A lógica estética do gosto permitiria conciliar o ímpeto individualista e a exigência social de se instituir uma comunidade. Assim como em Arendt, a dimensão estética funcionaria como modelo para uma política da pluralidade, sem pretensão de reduzir a diversidade a uma unidade. Do ponto de vista de Eagleton (1993), o recurso à dimensão estética para se pensar um modelo de política, nem sempre manteve uma conexão verdadeira com a liberdade. Em A Ideologia da Estética, Eagleton busca mostrar como o mundo dos sentimentos e da interioridade – objetos privilegiados da Estética – foram mobilizados pelo discurso filosófico para se pensar possibilidades de se instaurar consensos ideológicos, deslocando a dominação social das estruturas sociais para a própria subjetividade. Dessa forma, os sujeitos passariam a internalizar a dominação, gerando um problema histórico: se os indivíduos são livres e autônomos na medida em que seguem seus próprios princípios subjetivos de ação, como poderiam, ao seguir sua própria interioridade, seu próprio coração, seus próprios desejos e sentimentos, gerar ações que ao invés de exprimir liberdade, apenas reproduzem de modo sofisticado a dominação social? A Estética, aos olhos de Eagleton, proporcionou, a partir de diversos pensadores,

possibilidades políticas diversas e, no caso da estética kantiana, tem sido comum o recurso ao juízo reflexivo – o gosto – como fundamento para uma política que consiga conciliar, em um espaço intersubjetivo, a autonomia e a liberdade individuais e, ainda assim, produzir espaços de consenso, através do sentimento.
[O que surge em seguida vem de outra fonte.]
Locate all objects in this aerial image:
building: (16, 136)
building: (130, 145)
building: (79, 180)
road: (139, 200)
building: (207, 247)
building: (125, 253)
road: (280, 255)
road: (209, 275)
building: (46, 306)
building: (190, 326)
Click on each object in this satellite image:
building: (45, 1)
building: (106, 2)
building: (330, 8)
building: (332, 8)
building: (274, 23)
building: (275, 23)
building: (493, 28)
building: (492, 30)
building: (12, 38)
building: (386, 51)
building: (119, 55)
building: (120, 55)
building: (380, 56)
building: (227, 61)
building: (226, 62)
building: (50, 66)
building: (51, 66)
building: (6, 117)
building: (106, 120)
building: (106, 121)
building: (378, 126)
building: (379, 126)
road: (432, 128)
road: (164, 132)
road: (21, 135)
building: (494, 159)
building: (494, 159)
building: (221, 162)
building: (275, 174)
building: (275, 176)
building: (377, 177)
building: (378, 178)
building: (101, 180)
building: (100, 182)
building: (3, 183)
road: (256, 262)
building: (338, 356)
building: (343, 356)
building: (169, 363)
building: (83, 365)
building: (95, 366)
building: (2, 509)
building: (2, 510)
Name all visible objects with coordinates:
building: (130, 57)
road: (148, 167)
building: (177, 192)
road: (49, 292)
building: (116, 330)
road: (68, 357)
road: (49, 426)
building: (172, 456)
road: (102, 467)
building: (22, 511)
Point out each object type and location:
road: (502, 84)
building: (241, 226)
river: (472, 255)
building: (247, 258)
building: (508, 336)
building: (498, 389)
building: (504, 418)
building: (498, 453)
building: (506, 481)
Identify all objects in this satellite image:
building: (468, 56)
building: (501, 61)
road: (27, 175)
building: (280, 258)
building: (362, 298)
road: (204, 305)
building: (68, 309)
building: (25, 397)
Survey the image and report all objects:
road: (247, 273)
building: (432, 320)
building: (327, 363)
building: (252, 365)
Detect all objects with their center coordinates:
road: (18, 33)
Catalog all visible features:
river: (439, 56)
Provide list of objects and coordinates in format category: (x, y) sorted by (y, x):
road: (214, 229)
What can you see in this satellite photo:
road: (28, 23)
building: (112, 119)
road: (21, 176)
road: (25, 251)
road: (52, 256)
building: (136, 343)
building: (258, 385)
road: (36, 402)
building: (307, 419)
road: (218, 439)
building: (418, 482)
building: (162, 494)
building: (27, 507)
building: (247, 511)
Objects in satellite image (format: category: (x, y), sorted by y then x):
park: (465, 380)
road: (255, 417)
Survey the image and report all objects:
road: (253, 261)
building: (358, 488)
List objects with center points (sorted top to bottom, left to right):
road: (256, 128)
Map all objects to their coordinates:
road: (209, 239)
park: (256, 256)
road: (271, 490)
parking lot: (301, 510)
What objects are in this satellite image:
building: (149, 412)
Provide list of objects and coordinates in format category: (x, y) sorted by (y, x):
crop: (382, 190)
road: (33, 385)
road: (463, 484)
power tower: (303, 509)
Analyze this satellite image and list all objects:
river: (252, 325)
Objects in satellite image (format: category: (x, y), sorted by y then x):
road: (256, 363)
Todavia, embora a teoria kantiana seja mobilizada constantemente com a finalidade de se pensar um modelo de política para o contexto democrático (plural, individualista, pós- tradicional, hedonista), o gosto foi objeto privilegiado de crítica para Theodor Adorno (1985; 1970), exatamente pela afinidade de sua lógica estética com a ordem opressora de seu tempo. Desse modo, sua análise contribuiria para problematizar a relação entre a lógica estética do gosto e política – mas, nessa perspectiva, não como um instrumento ligado à liberdade, à autonomia, à pluralidade.

Como o filósofo alemão reconstruiu, em meio a suas análises, a conexão entre a dimensão estética e a política e, de modo mais específico, entre a lógica estética do gosto e a lógica da dominação social de seu tempo? O que o impeliu a colocar sob suspeita a esfera da estética que, em geral, é associada com o reino da liberdade e da autonomia? Como poderia o gosto, tão subjetivo, ter sido capturado e mobilizado no sentido de gerar mais opressão, ao invés de ser um reduto de liberdade e autonomia individuais, principalmente nos termos de reter a autonomia do julgamento e a liberdade do sentimento?